I probably should have made clear that I am referring to Working Tax Credit, not the credits which are paid to people who are not working.

Anonymous said...

At a time when the great unwashed public has every good cause to be questioning the trustworthiness and competency of MPs, it is high time to move the agenda onto a re-consideration of the policies of recent years. The tax credit system remains an utter disgrace, both in its design and its implementation. We also need not to overlook that the system is so broken that very susbtantial amounts have leaked from the public coffers through tax credit fraud. Anecdotal evidence suggests that well in excess of £1BN plus has been lost forever to organised fraudsters.

Anonymous said...

I could not agree more. December 2008 I was made redundant, therefore our household income dramatically fell, my wife’s income £22k. In April I phone the tax credit people to ask for the form for tax credits. I was told that I was not eligible because I had earned too much money the previous year. This is their only criteria, how much you earned the previous year. So I have paid tax into the system, but I am not allowed to claw it back when my circumstances changed.
There are two types of people in this country, those who pay tax and those who receive it.

Guy Herbert said...

Your update contains one clue you need to why Labour supports tax credits: they have helped Gordon to fiddle the economic figures for a decade. Because the money given as additional benefits to the unemployed, disabled and (massively) pensioners is defined as a 'tax credit' it is deducted from tax receipts, counting as lower taxes rather than higher public spending.

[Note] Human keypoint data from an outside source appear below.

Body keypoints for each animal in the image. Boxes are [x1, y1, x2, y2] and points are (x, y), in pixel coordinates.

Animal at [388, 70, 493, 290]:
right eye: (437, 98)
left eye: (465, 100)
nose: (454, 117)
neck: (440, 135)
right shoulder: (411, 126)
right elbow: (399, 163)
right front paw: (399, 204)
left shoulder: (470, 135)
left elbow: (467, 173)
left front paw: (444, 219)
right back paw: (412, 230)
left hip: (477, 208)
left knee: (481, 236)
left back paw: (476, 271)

The other reason is harder to comprehend, but I'm sure it is true: both Labour and the HMRC think that taxation is intrinsically good and want as many people as possible to be grateful for the existence of the taxation system. They actually believe that filling in a complicated form in order to get your own money 'generously' passed back to you in unpredictable amounts gives the public the same warm feeling as filling in a lottery ticket - reminding us that the money we don't actually get back goes to good causes. Watch a fes Tax Credit commercials and try to view them through the eyes of the person who approved them. The tax credit processes are them helping us to help them help us, all working together as a happy collective family.